Sunday, June 11, 2006

The man with the electric head (4-6)

The man with the electric head hates going to the dentist.
Those new machines that they use pick up a distinct and unnerving aura that confuses the hygienists and the doctor. The machine is adjusted, another "x-ray" is taken, and then another, until finally they go back to the original and work off of that.
There is also the fact that he is phobic about the dentist's office. The sounds get to him first. The scrapes, like steel chalkboards. The whine of the drill, at a pitch that osciallates in such a way that he wonders if he has been unknowingly drugged. Then the smell, the slight burn as bad tooth is removed, a pit created for the silver filling yet to come. The shots of novocaine, the numbness, those are the things he can live with. He can stand the pain. The spots dancing in his eyes; closing his eyelids shut to eliminate the spots only to perceive a black-white shifting dance in his mind.
And the spitting. Little whitish chunks mixed amongst the blood and drool. Momentarily awful, but even that he can deal with because he knows that the end is near when it's time to spit.
He wonders if having an electric head makes the novocaine wear off faster.

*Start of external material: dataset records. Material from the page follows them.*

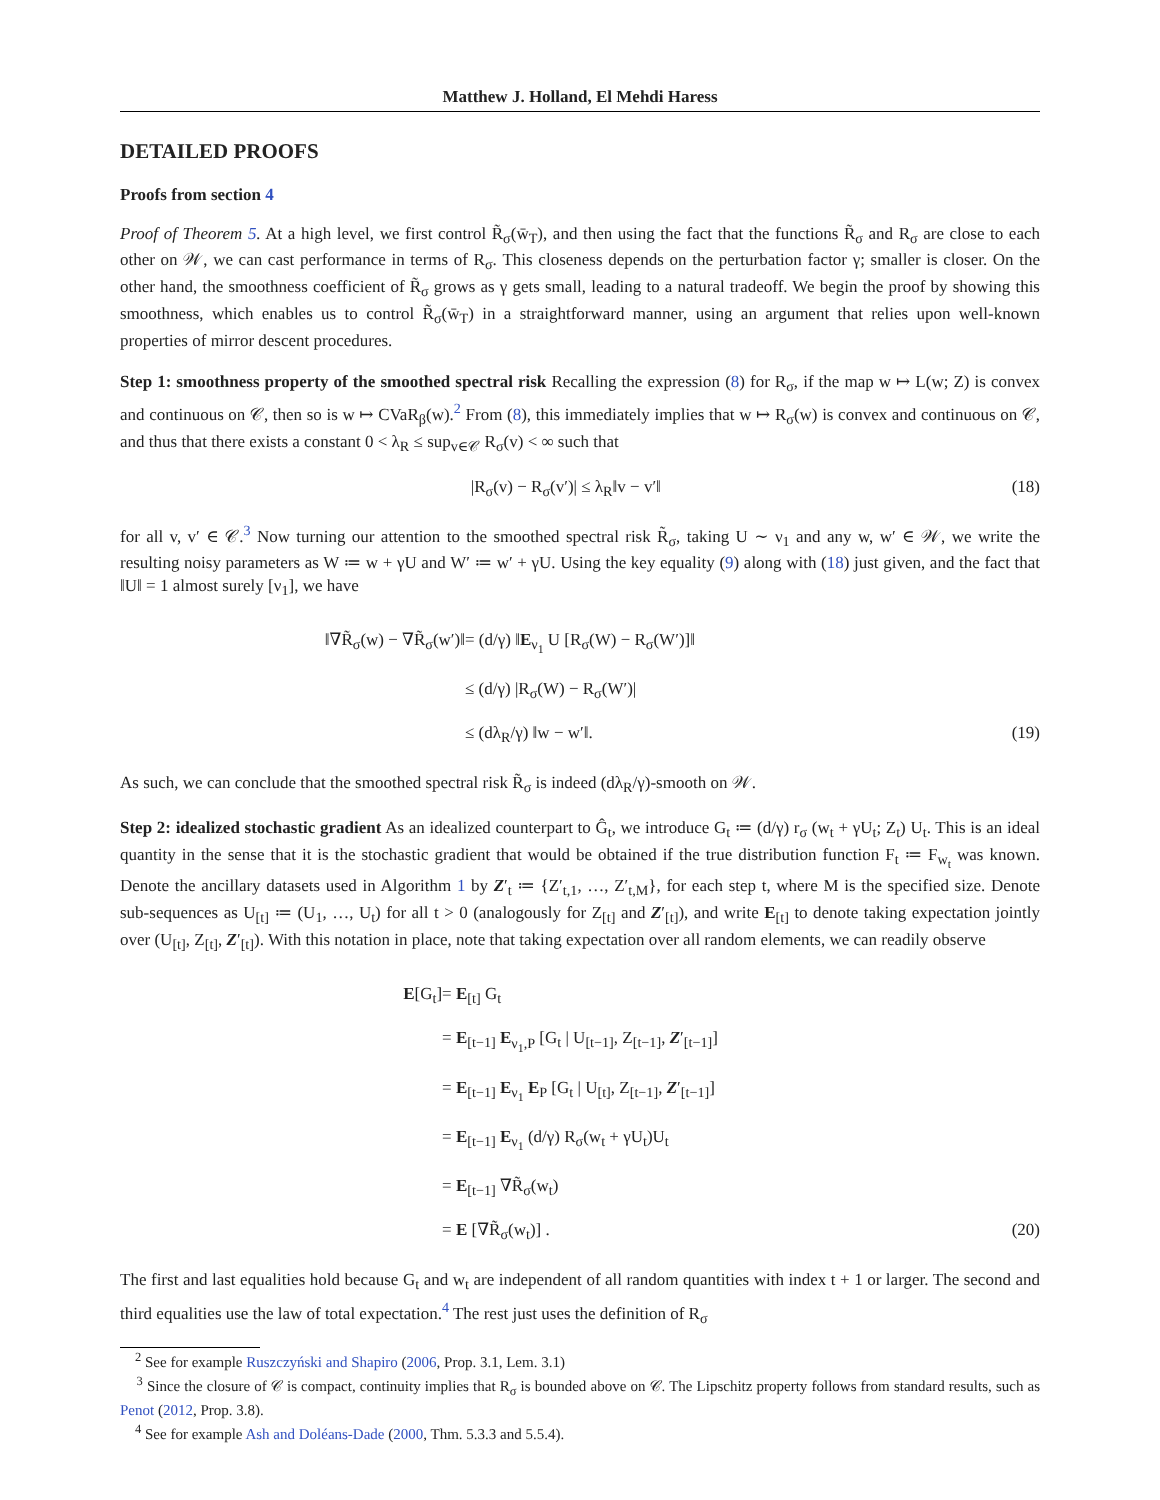Matthew J. Holland, El Mehdi Haress
DETAILED PROOFS
Proofs from section 4
Proof of Theorem 5. At a high level, we first control R̃<sub>σ</sub>(w̄<sub>T</sub>), and then using the fact that the functions R̃<sub>σ</sub> and R<sub>σ</sub> are close to each other on 𝒲, we can cast performance in terms of R<sub>σ</sub>. This closeness depends on the perturbation factor γ; smaller is closer. On the other hand, the smoothness coefficient of R̃<sub>σ</sub> grows as γ gets small, leading to a natural tradeoff. We begin the proof by showing this smoothness, which enables us to control R̃<sub>σ</sub>(w̄<sub>T</sub>) in a straightforward manner, using an argument that relies upon well-known properties of mirror descent procedures.
Step 1: smoothness property of the smoothed spectral risk Recalling the expression (8) for R<sub>σ</sub>, if the map w ↦ L(w; Z) is convex and continuous on 𝒞, then so is w ↦ CVaR<sub>β</sub>(w).<sup>2</sup> From (8), this immediately implies that w ↦ R<sub>σ</sub>(w) is convex and continuous on 𝒞, and thus that there exists a constant 0 < λ<sub>R</sub> ≤ sup<sub>v∈𝒞</sub> R<sub>σ</sub>(v) < ∞ such that
|R<sub>σ</sub>(v) − R<sub>σ</sub>(v′)| ≤ λ<sub>R</sub>‖v − v′‖ (18)
for all v, v′ ∈ 𝒞.<sup>3</sup> Now turning our attention to the smoothed spectral risk R̃<sub>σ</sub>, taking U ∼ ν<sub>1</sub> and any w, w′ ∈ 𝒲, we write the resulting noisy parameters as W ≔ w + γU and W′ ≔ w′ + γU. Using the key equality (9) along with (18) just given, and the fact that ‖U‖ = 1 almost surely [ν<sub>1</sub>], we have
‖∇R̃<sub>σ</sub>(w) − ∇R̃<sub>σ</sub>(w′)‖
= (d/γ) ‖E<sub>ν<sub>1</sub></sub> U [R<sub>σ</sub>(W) − R<sub>σ</sub>(W′)]‖
≤ (d/γ) |R<sub>σ</sub>(W) − R<sub>σ</sub>(W′)|
≤ (dλ<sub>R</sub>/γ) ‖w − w′‖.
(19)
As such, we can conclude that the smoothed spectral risk R̃<sub>σ</sub> is indeed (dλ<sub>R</sub>/γ)-smooth on 𝒲.
Step 2: idealized stochastic gradient As an idealized counterpart to Ĝ<sub>t</sub>, we introduce G<sub>t</sub> ≔ (d/γ) r<sub>σ</sub> (w<sub>t</sub> + γU<sub>t</sub>; Z<sub>t</sub>) U<sub>t</sub>. This is an ideal quantity in the sense that it is the stochastic gradient that would be obtained if the true distribution function F<sub>t</sub> ≔ F<sub>w<sub>t</sub></sub> was known. Denote the ancillary datasets used in Algorithm 1 by Z′<sub>t</sub> ≔ {Z′<sub>t,1</sub>, …, Z′<sub>t,M</sub>}, for each step t, where M is the specified size. Denote sub-sequences as U<sub>[t]</sub> ≔ (U<sub>1</sub>, …, U<sub>t</sub>) for all t > 0 (analogously for Z<sub>[t]</sub> and Z′<sub>[t]</sub>), and write E<sub>[t]</sub> to denote taking expectation jointly over (U<sub>[t]</sub>, Z<sub>[t]</sub>, Z′<sub>[t]</sub>). With this notation in place, note that taking expectation over all random elements, we can readily observe
E[G<sub>t</sub>]
= E<sub>[t]</sub> G<sub>t</sub>
= E<sub>[t−1]</sub> E<sub>ν<sub>1</sub>,P</sub> [G<sub>t</sub> | U<sub>[t−1]</sub>, Z<sub>[t−1]</sub>, Z′<sub>[t−1]</sub>]
= E<sub>[t−1]</sub> E<sub>ν<sub>1</sub></sub> E<sub>P</sub> [G<sub>t</sub> | U<sub>[t]</sub>, Z<sub>[t−1]</sub>, Z′<sub>[t−1]</sub>]
= E<sub>[t−1]</sub> E<sub>ν<sub>1</sub></sub> (d/γ) R<sub>σ</sub>(w<sub>t</sub> + γU<sub>t</sub>)U<sub>t</sub>
= E<sub>[t−1]</sub> ∇R̃<sub>σ</sub>(w<sub>t</sub>)
= E [∇R̃<sub>σ</sub>(w<sub>t</sub>)] .
(20)
The first and last equalities hold because G<sub>t</sub> and w<sub>t</sub> are independent of all random quantities with index t + 1 or larger. The second and third equalities use the law of total expectation.<sup>4</sup> The rest just uses the definition of R<sub>σ</sub>
<sup>2</sup> See for example Ruszczyński and Shapiro (2006, Prop. 3.1, Lem. 3.1)
<sup>3</sup> Since the closure of 𝒞 is compact, continuity implies that R<sub>σ</sub> is bounded above on 𝒞. The Lipschitz property follows from standard results, such as Penot (2012, Prop. 3.8).
<sup>4</sup> See for example Ash and Doléans-Dade (2000, Thm. 5.3.3 and 5.5.4).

The man with the electric head had a theory.
What if the government implanted something into me, he thought.
He was going through a conspiracy phase, and wasn't sure if he rented all the X-files DVDs because of it or as a reaction to his mood.
He was working a summer job in a retail warehouse at the time. One day, when most everyone had gone home, he held up one of those bar-code readers to his head and tried to scan himself. But there was nothing. Except that he broke the scanner; after that everything it scanned was a coffee table for $129.99.
He couldn't even balance a book on his head for more than a few seconds, so it seemed unlikely that he was a coffee table.

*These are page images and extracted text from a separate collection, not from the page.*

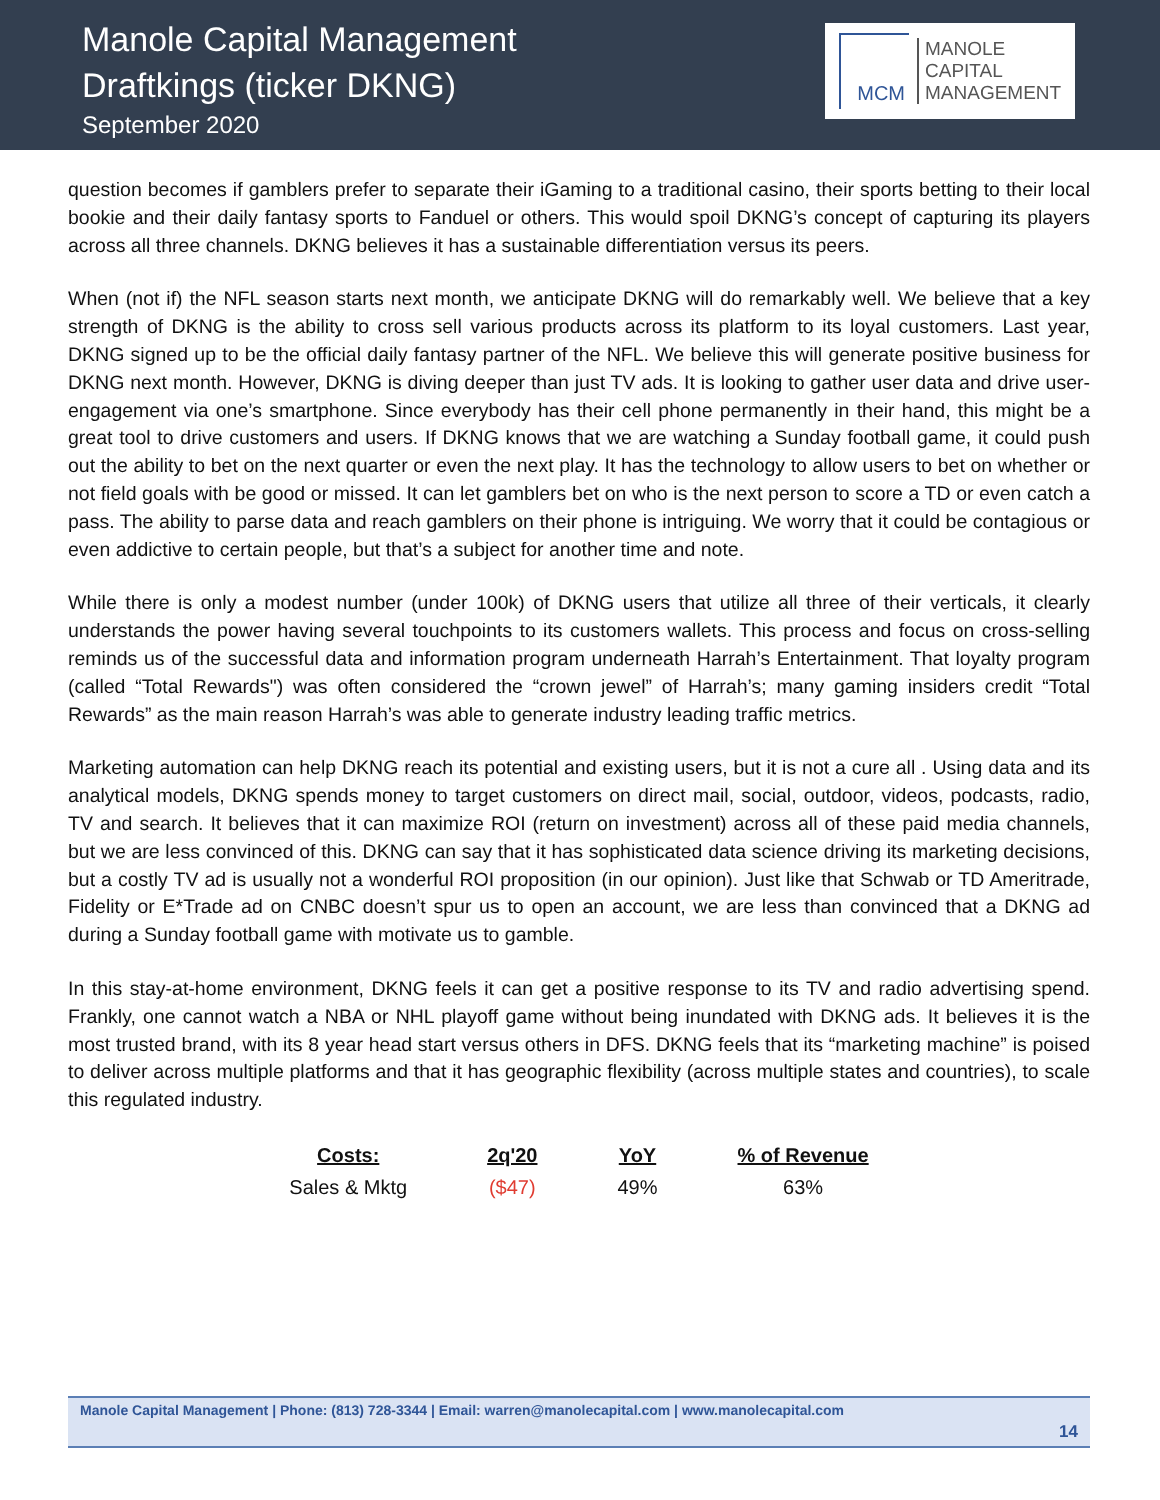Manole Capital Management
Draftkings (ticker DKNG)
September 2020
MCM
MANOLE
CAPITAL
MANAGEMENT
question becomes if gamblers prefer to separate their iGaming to a traditional casino, their sports betting to their local bookie and their daily fantasy sports to Fanduel or others. This would spoil DKNG’s concept of capturing its players across all three channels. DKNG believes it has a sustainable differentiation versus its peers.
When (not if) the NFL season starts next month, we anticipate DKNG will do remarkably well. We believe that a key strength of DKNG is the ability to cross sell various products across its platform to its loyal customers. Last year, DKNG signed up to be the official daily fantasy partner of the NFL. We believe this will generate positive business for DKNG next month. However, DKNG is diving deeper than just TV ads. It is looking to gather user data and drive user-engagement via one’s smartphone. Since everybody has their cell phone permanently in their hand, this might be a great tool to drive customers and users. If DKNG knows that we are watching a Sunday football game, it could push out the ability to bet on the next quarter or even the next play. It has the technology to allow users to bet on whether or not field goals with be good or missed. It can let gamblers bet on who is the next person to score a TD or even catch a pass. The ability to parse data and reach gamblers on their phone is intriguing. We worry that it could be contagious or even addictive to certain people, but that’s a subject for another time and note.
While there is only a modest number (under 100k) of DKNG users that utilize all three of their verticals, it clearly understands the power having several touchpoints to its customers wallets. This process and focus on cross-selling reminds us of the successful data and information program underneath Harrah’s Entertainment. That loyalty program (called “Total Rewards") was often considered the “crown jewel” of Harrah’s; many gaming insiders credit “Total Rewards” as the main reason Harrah’s was able to generate industry leading traffic metrics.
Marketing automation can help DKNG reach its potential and existing users, but it is not a cure all . Using data and its analytical models, DKNG spends money to target customers on direct mail, social, outdoor, videos, podcasts, radio, TV and search. It believes that it can maximize ROI (return on investment) across all of these paid media channels, but we are less convinced of this. DKNG can say that it has sophisticated data science driving its marketing decisions, but a costly TV ad is usually not a wonderful ROI proposition (in our opinion). Just like that Schwab or TD Ameritrade, Fidelity or E*Trade ad on CNBC doesn’t spur us to open an account, we are less than convinced that a DKNG ad during a Sunday football game with motivate us to gamble.
In this stay-at-home environment, DKNG feels it can get a positive response to its TV and radio advertising spend. Frankly, one cannot watch a NBA or NHL playoff game without being inundated with DKNG ads. It believes it is the most trusted brand, with its 8 year head start versus others in DFS. DKNG feels that its “marketing machine” is poised to deliver across multiple platforms and that it has geographic flexibility (across multiple states and countries), to scale this regulated industry.
| Costs: | 2q'20 | YoY | % of Revenue |
| --- | --- | --- | --- |
| Sales & Mktg | ($47) | 49% | 63% |
Manole Capital Management | Phone: (813) 728-3344 | Email: warren@manolecapital.com | www.manolecapital.com
14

The man with the electric head had other talents that were unrelated to his electric headedness.
He had a knack for making nice flower arrangements out of those cheap little bunches of flowers from the grocery store. This was a useful talent, in theory, though each girlfriend who received those bouquets had a variety of reactions. There was suspicion (what is he apologizing for that I don't know about yet?), guarded enthusiasm (is he gay? bi?), sneezing (oops...allergies), defensiveness (you think you're getting some because you brought these, don't you?), and every so often actual appreciation (seriously? are you a male from this planet?).
It was one of those things he refused to become jaded about in the midst of all the other relationship games; actually, it was one of the only things.
He also gave pretty good footrubs, which were greeted with far fewer negative reactions.